**Exercise:** Exactly how many lines in this data contain the word "stato"? Only the number should be given.

**Supplied records:**
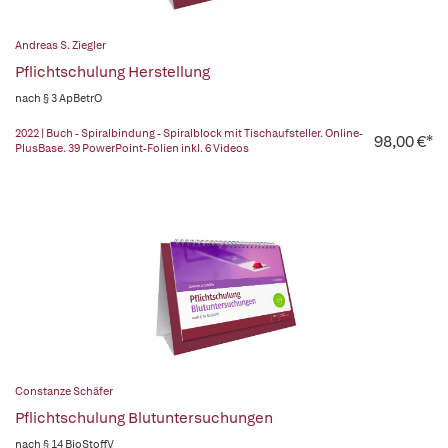
Andreas S. Ziegler
Pflichtschulung Herstellung
nach § 3 ApBetrO
2022 | Buch - Spiralbindung - Spiralblock mit Tischaufsteller. Online-
98,00 €*
PlusBase. 39 PowerPoint-Folien inkl. 6 Videos
Constanze Schäfer
Pflichtschulung Blutuntersuchungen
nach § 14 BioStoffV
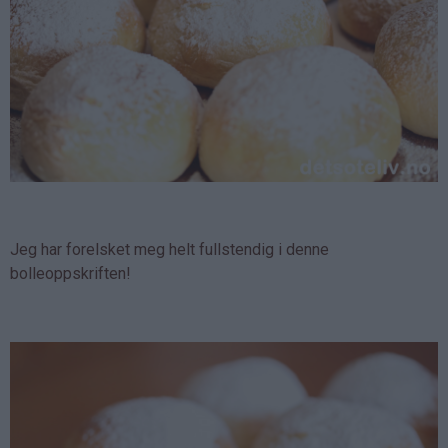
Jeg har forelsket meg helt fullstendig i denne
bolleoppskriften!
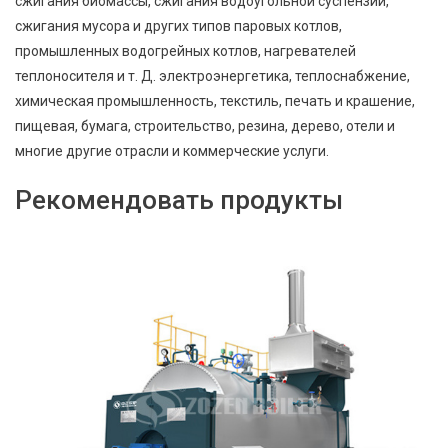
сжигания биомассы, сжигания водоугольной суспензии,
сжигания мусора и других типов паровых котлов,
промышленных водогрейных котлов, нагревателей
теплоносителя и т. Д. электроэнергетика, теплоснабжение,
химическая промышленность, текстиль, печать и крашение,
пищевая, бумага, строительство, резина, дерево, отели и
многие другие отрасли и коммерческие услуги.
Рекомендовать продукты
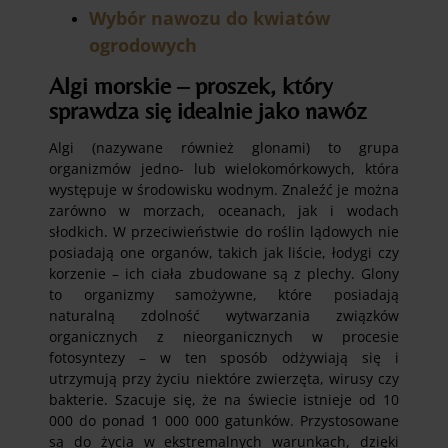
Wybór nawozu do kwiatów
ogrodowych
Algi morskie – proszek, który
sprawdza się idealnie jako nawóz
Algi (nazywane również glonami) to grupa
organizmów jedno- lub wielokomórkowych, która
występuje w środowisku wodnym. Znaleźć je można
zarówno w morzach, oceanach, jak i wodach
słodkich. W przeciwieństwie do roślin lądowych nie
posiadają one organów, takich jak liście, łodygi czy
korzenie – ich ciała zbudowane są z plechy. Glony
to organizmy samożywne, które posiadają
naturalną zdolność wytwarzania związków
organicznych z nieorganicznych w procesie
fotosyntezy – w ten sposób odżywiają się i
utrzymują przy życiu niektóre zwierzęta, wirusy czy
bakterie. Szacuje się, że na świecie istnieje od 10
000 do ponad 1 000 000 gatunków. Przystosowane
są do życia w ekstremalnych warunkach, dzięki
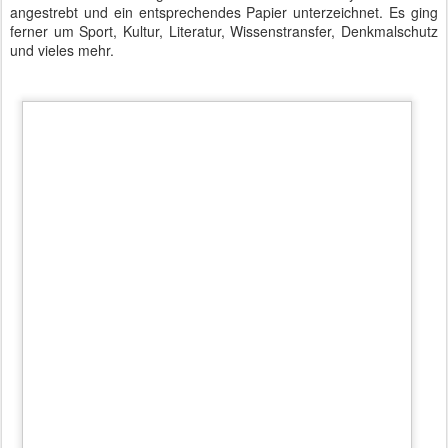
abgesperrten Areal herausbewegen konnten.
Die nächsten Konsultationen dieser Art sind für 2017 in Jerusalem
geplant.
Video:
Pressekonferenz 6. Deutsch-Israelische
Regierungskonsultationen
Autor: Matthias Baumann
Gepostet vor
16th February 2016
von
BTB concept Media GmbH
Standort:
Bundeskanzleramt Berlin, 10557 Berlin, Deutschland
Labels:
Angela Merkel
Bundeskanzlerin
Bundesminister
Bundesregierung
eMobility
Israel
Minister
Ministerpräsident
OCT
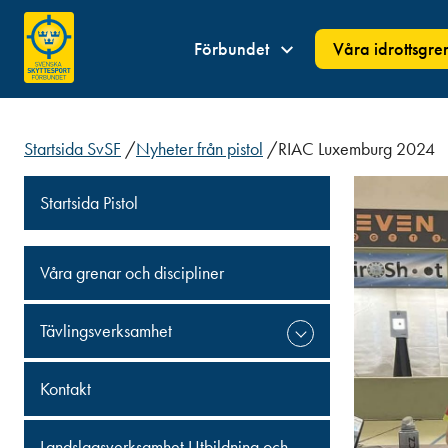
Förbundet
Våra idrottsgre
Startsida SvSF
/
Nyheter från pistol
/
RIAC Luxemburg 2024
Startsida Pistol
Våra grenar och discipliner
Tävlingsverksamhet
Kontakt
Landslagsverksamhet Utbildning och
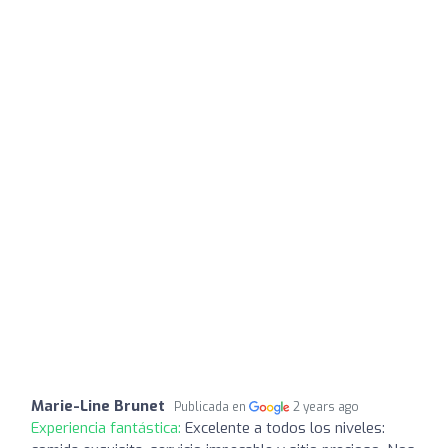
Marie-Line Brunet
Publicada en
2 years ago
Experiencia fantástica:
Excelente a todos los niveles:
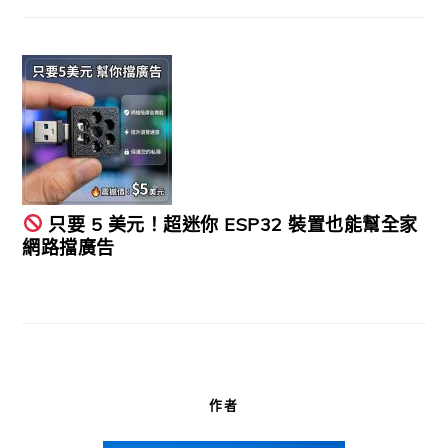
只要 5 美元！超迷你 ESP32 裝置也能幫全家
網路擋廣告
作者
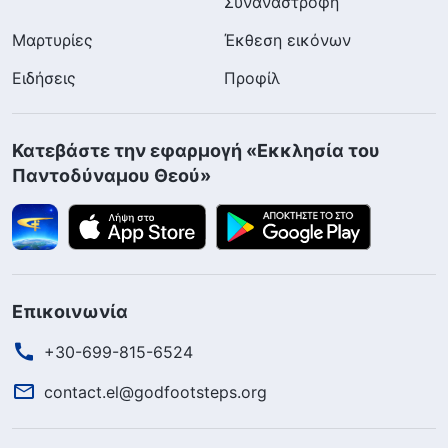
Συναναστροφή
Μαρτυρίες
Έκθεση εικόνων
Ειδήσεις
Προφίλ
Κατεβάστε την εφαρμογή «Εκκλησία του
Παντοδύναμου Θεού»
Επικοινωνία
+30-699-815-6524
contact.el@godfootsteps.org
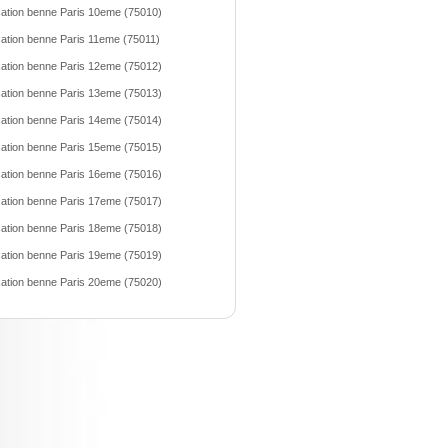
ation benne Paris 10eme (75010)
ation benne Paris 11eme (75011)
ation benne Paris 12eme (75012)
ation benne Paris 13eme (75013)
ation benne Paris 14eme (75014)
ation benne Paris 15eme (75015)
ation benne Paris 16eme (75016)
ation benne Paris 17eme (75017)
ation benne Paris 18eme (75018)
ation benne Paris 19eme (75019)
ation benne Paris 20eme (75020)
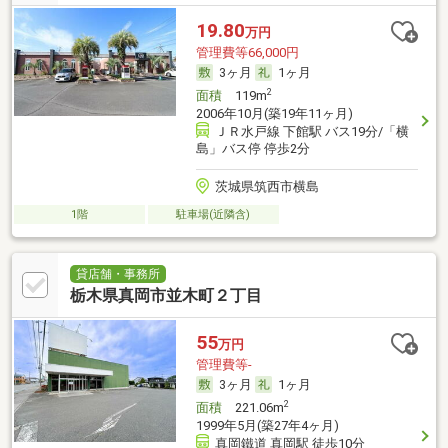
19.80
万円
管理費等66,000円
3ヶ月
1ヶ月
2
面積
119m
2006年10月(築19年11ヶ月)
ＪＲ水戸線 下館駅 バス19分/「横
島」バス停 停歩2分
茨城県筑西市横島
1階
駐車場(近隣含)
貸店舗・事務所
栃木県真岡市並木町２丁目
55
万円
管理費等-
3ヶ月
1ヶ月
2
面積
221.06m
1999年5月(築27年4ヶ月)
真岡鐵道 真岡駅 徒歩10分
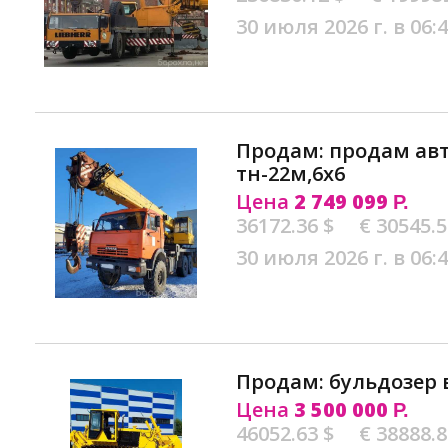
30 июля 2026 г. в 06:
Продам: продам авт
тн-22м,6х6
Цена
2 749 099
Р.
36172.36 $
€ 30545.
30 июля 2026 г. в 06:
Продам: бульдозер 
Цена
3 500 000
Р.
46052.63 $
€ 38888.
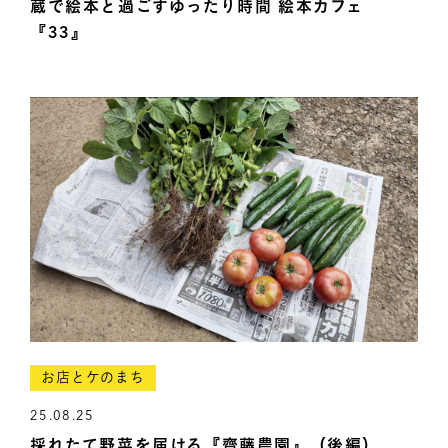
蔵で絵本と過ごすゆったり時間 絵本カフェ
『33』
お店とケのまち
25.08.25
採れたて野菜を届ける『齋藤農園』（後編）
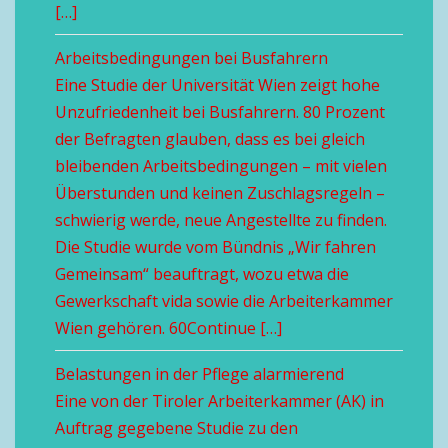
[…]
Arbeitsbedingungen bei Busfahrern
Eine Studie der Universität Wien zeigt hohe
Unzufriedenheit bei Busfahrern. 80 Prozent
der Befragten glauben, dass es bei gleich
bleibenden Arbeitsbedingungen – mit vielen
Überstunden und keinen Zuschlagsregeln –
schwierig werde, neue Angestellte zu finden.
Die Studie wurde vom Bündnis „Wir fahren
Gemeinsam“ beauftragt, wozu etwa die
Gewerkschaft vida sowie die Arbeiterkammer
Wien gehören. 60Continue […]
Belastungen in der Pflege alarmierend
Eine von der Tiroler Arbeiterkammer (AK) in
Auftrag gegebene Studie zu den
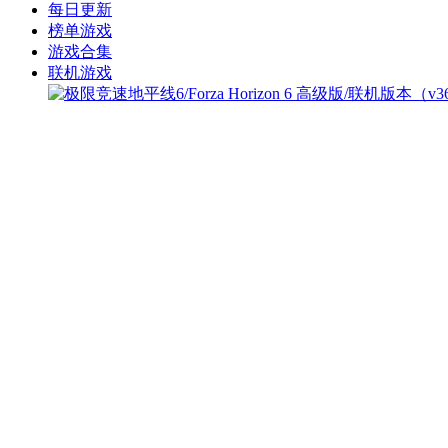
每日更新
榜单游戏
游戏合集
联机游戏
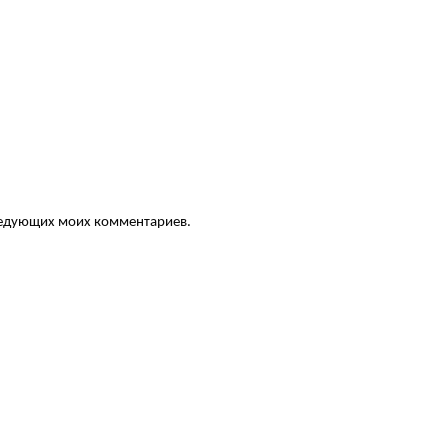
следующих моих комментариев.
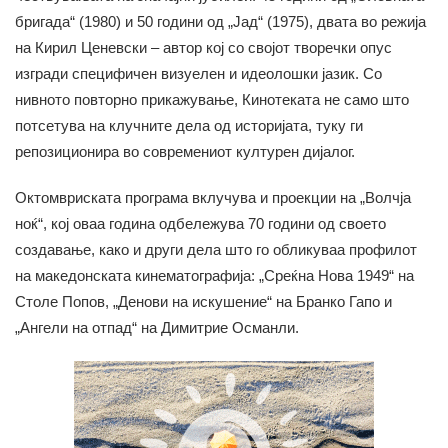
бригада“ (1980) и 50 години од „Јад“ (1975), двата во режија
на Кирил Ценевски – автор кој со својот творечки опус
изгради специфичен визуелен и идеолошки јазик. Со
нивното повторно прикажување, Кинотеката не само што
потсетува на клучните дела од историјата, туку ги
репозиционира во современиот културен дијалог.
Октомвриската програма вклучува и проекции на „Волчја
ноќ“, кој оваа година одбележува 70 години од своето
создавање, како и други дела што го обликуваа профилот
на македонската кинематографија: „Среќна Нова 1949“ на
Столе Попов, „Денови на искушение“ на Бранко Гапо и
„Ангели на отпад“ на Димитрие Османли.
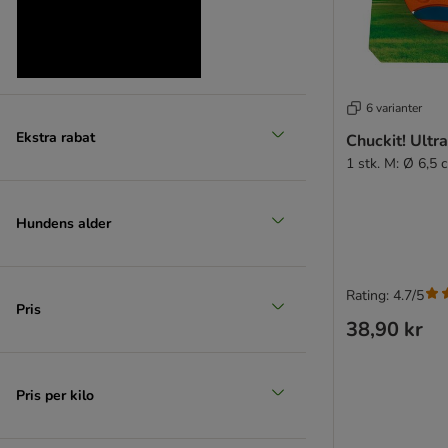
6 varianter
Ekstra rabat
Chuckit! Ultra
1 stk. M: Ø 6,5 
Produkter med ekstra rabat
(
9
)
Hundens alder
Rating: 4.7/5
Pris
38,90 kr
zooplus favorit
Pris per kilo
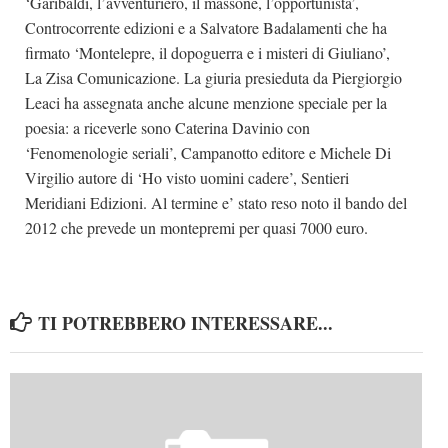
‘Garibaldi, l’avventuriero, il massone, l’opportunista’,
Controcorrente edizioni e a Salvatore Badalamenti che ha
firmato ‘Montelepre, il dopoguerra e i misteri di Giuliano’,
La Zisa Comunicazione. La giuria presieduta da Piergiorgio
Leaci ha assegnata anche alcune menzione speciale per la
poesia: a riceverle sono Caterina Davinio con
‘Fenomenologie seriali’, Campanotto editore e Michele Di
Virgilio autore di ‘Ho visto uomini cadere’, Sentieri
Meridiani Edizioni. Al termine e’ stato reso noto il bando del
2012 che prevede un montepremi per quasi 7000 euro.
TI POTREBBERO INTERESSARE...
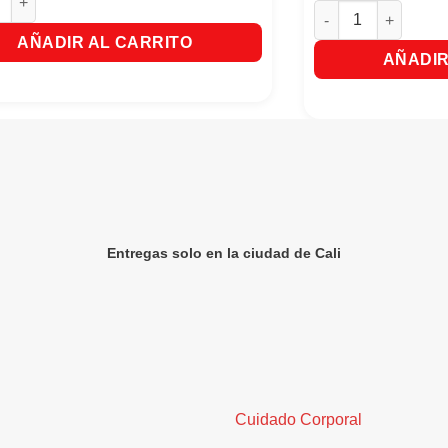
Palitos de Madera p
AÑADIR AL CARRITO
AÑADIR
Entregas solo en la ciudad de Cali
Cuidado Corporal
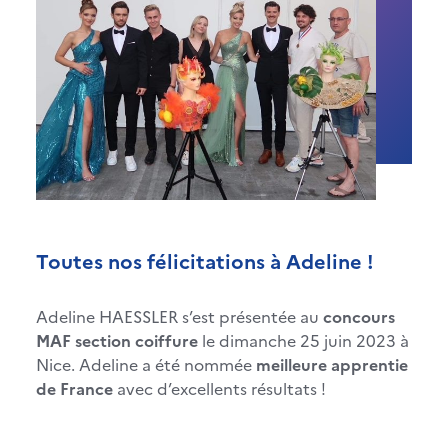
Toutes nos félicitations à Adeline !
Adeline HAESSLER s’est présentée au
concours
MAF section coiffure
le dimanche 25 juin 2023 à
Nice. Adeline a été nommée
meilleure apprentie
de France
avec d’excellents résultats !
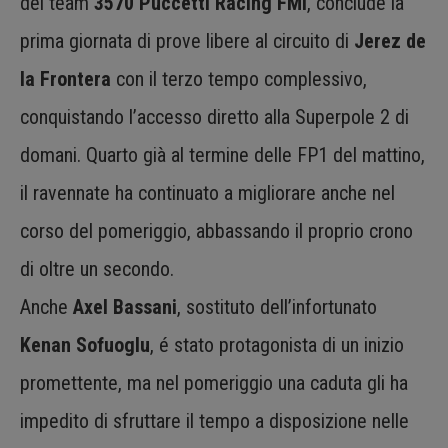
del team
3570 Puccetti Racing FMI
, conclude la
prima giornata di prove libere al circuito di
Jerez de
la Frontera
con il terzo tempo complessivo,
conquistando l’accesso diretto alla Superpole 2 di
domani. Quarto già al termine delle FP1 del mattino,
il ravennate ha continuato a migliorare anche nel
corso del pomeriggio, abbassando il proprio crono
di oltre un secondo.
Anche
Axel Bassani
, sostituto dell’infortunato
Kenan Sofuoglu
, é stato protagonista di un inizio
promettente, ma nel pomeriggio una caduta gli ha
impedito di sfruttare il tempo a disposizione nelle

**Answer to this task:** 2